Collected data entries
--------------------

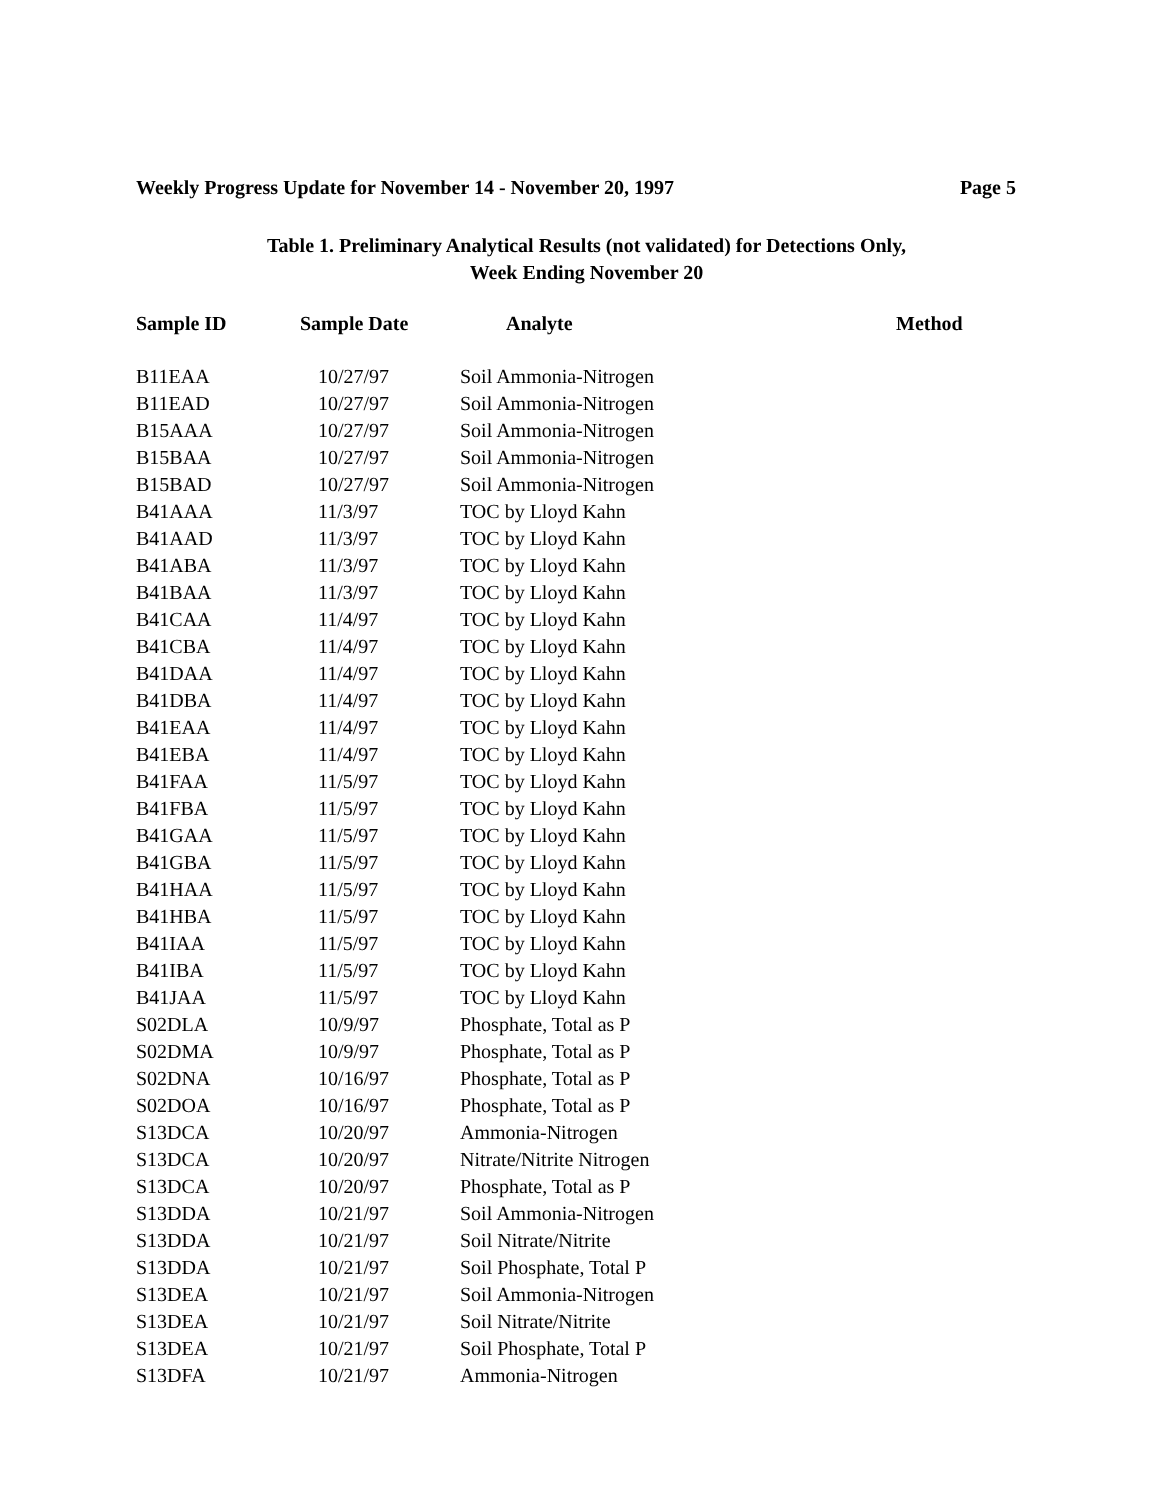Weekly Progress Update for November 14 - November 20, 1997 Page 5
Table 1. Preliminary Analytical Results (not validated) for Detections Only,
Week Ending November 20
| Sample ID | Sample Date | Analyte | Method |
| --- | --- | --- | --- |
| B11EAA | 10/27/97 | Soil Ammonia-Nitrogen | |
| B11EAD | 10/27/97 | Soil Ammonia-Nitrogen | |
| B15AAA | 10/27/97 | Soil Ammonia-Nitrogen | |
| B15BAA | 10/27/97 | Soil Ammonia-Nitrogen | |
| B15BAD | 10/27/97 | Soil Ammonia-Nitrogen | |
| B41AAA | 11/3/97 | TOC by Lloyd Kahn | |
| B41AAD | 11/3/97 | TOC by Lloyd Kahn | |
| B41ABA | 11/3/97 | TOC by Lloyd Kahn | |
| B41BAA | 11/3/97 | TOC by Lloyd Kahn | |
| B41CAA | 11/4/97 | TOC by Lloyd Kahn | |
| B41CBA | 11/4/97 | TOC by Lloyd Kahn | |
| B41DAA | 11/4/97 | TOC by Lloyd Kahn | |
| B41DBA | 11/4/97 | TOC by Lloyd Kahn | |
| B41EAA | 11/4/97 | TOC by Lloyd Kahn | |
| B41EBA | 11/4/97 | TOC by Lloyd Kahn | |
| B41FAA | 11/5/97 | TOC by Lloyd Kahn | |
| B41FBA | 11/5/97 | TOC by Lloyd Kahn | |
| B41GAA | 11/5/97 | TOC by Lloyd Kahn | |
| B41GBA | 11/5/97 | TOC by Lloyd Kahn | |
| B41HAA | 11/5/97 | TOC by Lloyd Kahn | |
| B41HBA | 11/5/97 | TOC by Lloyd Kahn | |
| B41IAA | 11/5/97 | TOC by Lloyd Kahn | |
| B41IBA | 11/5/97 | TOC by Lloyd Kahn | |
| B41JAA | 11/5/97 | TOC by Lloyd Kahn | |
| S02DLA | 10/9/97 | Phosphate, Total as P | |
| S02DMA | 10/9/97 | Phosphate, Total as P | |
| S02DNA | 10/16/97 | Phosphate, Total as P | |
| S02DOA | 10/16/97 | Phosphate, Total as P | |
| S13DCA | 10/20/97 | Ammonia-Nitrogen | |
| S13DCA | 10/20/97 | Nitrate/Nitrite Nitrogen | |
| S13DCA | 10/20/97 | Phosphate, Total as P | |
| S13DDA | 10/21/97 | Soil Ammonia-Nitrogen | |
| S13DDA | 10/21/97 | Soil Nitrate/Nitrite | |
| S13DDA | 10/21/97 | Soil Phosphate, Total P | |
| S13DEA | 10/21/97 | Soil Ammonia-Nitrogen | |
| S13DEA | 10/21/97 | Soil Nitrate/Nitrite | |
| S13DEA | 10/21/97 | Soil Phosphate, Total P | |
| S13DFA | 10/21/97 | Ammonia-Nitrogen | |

--------------------

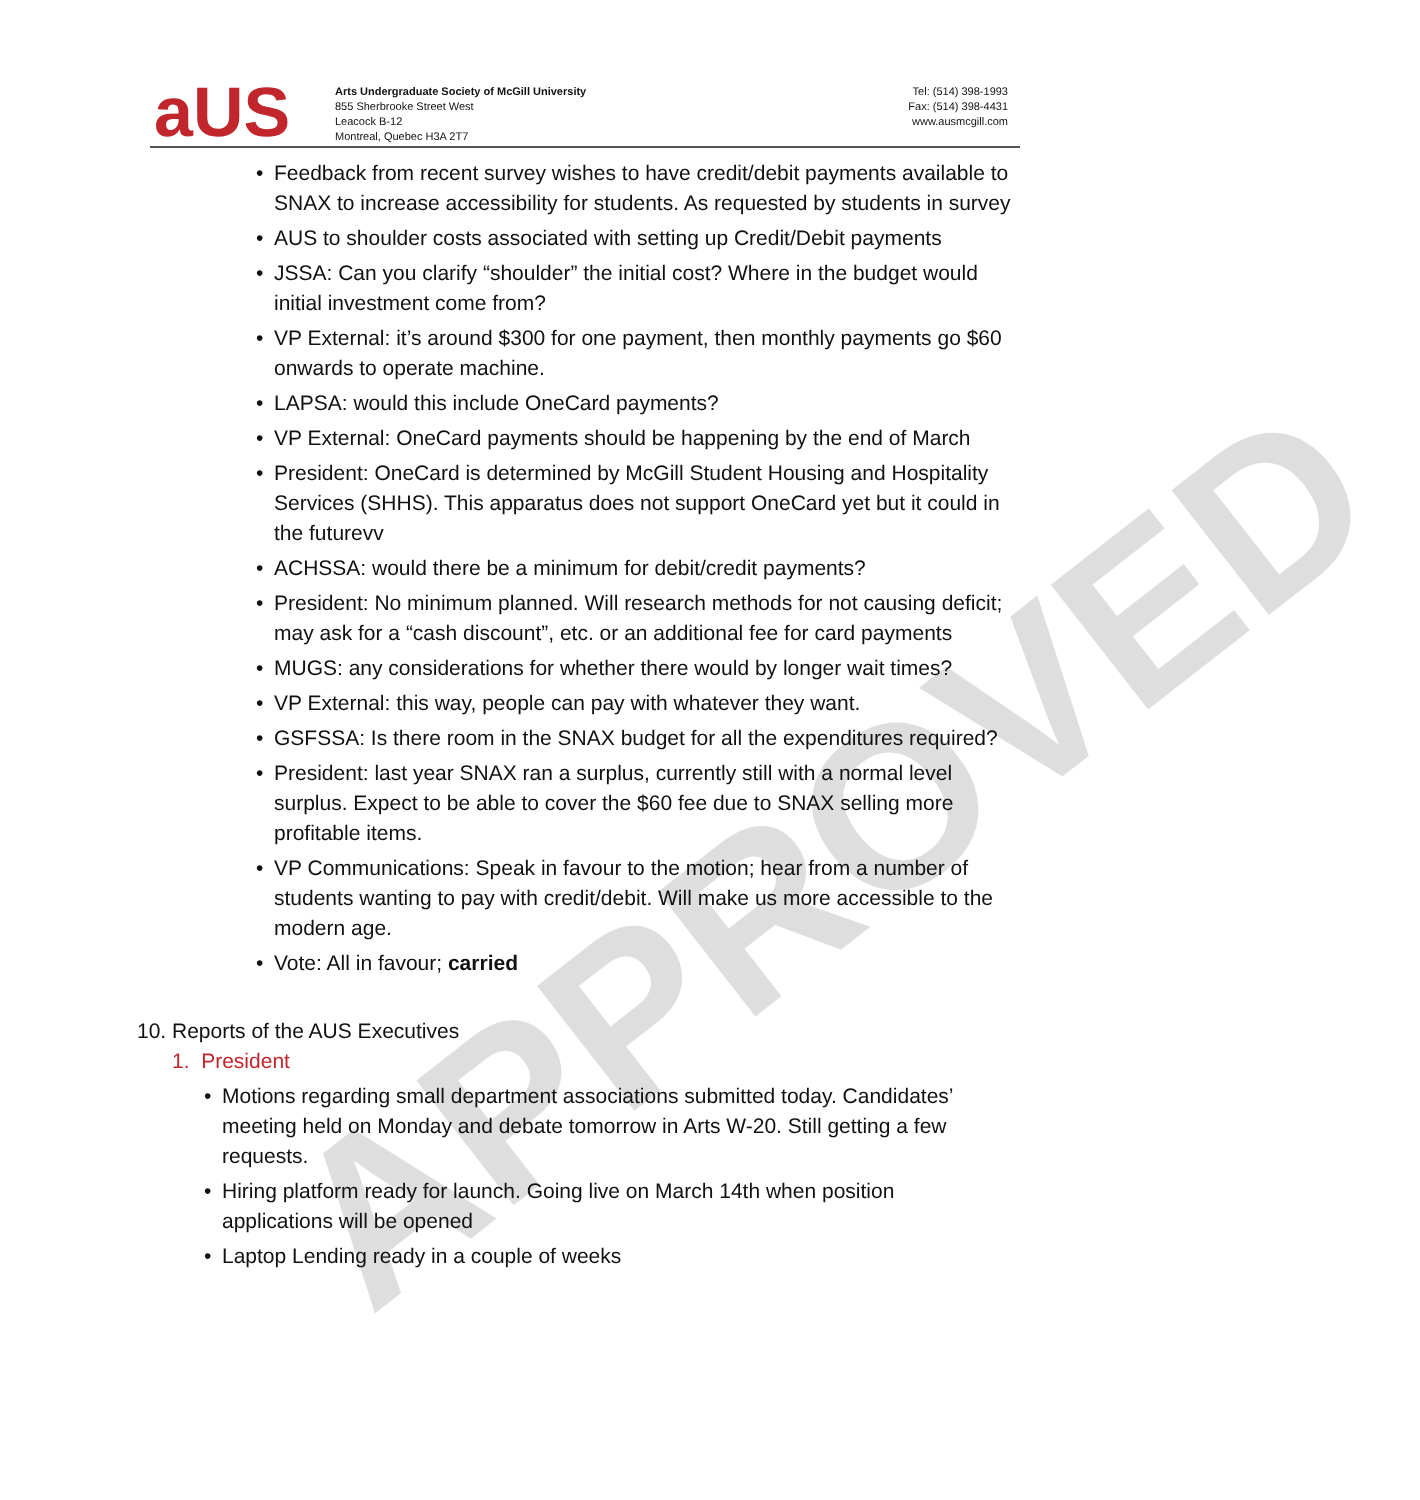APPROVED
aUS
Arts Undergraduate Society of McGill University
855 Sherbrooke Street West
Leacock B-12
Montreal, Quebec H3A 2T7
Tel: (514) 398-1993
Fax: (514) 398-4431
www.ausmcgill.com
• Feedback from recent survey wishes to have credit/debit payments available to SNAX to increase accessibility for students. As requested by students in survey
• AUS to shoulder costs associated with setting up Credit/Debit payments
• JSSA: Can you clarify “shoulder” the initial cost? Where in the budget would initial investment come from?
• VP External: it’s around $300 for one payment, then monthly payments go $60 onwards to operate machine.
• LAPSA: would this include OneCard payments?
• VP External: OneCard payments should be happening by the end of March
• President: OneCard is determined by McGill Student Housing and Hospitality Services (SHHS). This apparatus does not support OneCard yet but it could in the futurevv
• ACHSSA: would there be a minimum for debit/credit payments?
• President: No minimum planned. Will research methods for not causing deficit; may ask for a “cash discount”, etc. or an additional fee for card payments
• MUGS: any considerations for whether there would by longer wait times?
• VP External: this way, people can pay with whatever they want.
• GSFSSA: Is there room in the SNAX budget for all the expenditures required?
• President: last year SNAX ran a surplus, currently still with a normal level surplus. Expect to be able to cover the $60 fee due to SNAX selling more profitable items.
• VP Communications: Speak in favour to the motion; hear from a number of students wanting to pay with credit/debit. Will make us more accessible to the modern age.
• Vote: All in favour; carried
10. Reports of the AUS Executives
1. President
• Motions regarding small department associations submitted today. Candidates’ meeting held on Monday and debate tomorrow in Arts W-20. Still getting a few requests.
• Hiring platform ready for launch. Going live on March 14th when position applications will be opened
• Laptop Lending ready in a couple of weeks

--------------------

- **REQUIREMENT**: Write out each line of the data that holds the string "minimum".

- **RESPONSE TO THE EXERCISE**:
• ACHSSA: would there be a minimum for debit/credit payments?
• President: No minimum planned. Will research methods for not causing deficit; may ask for a “cash discount”, etc. or an additional fee for card payments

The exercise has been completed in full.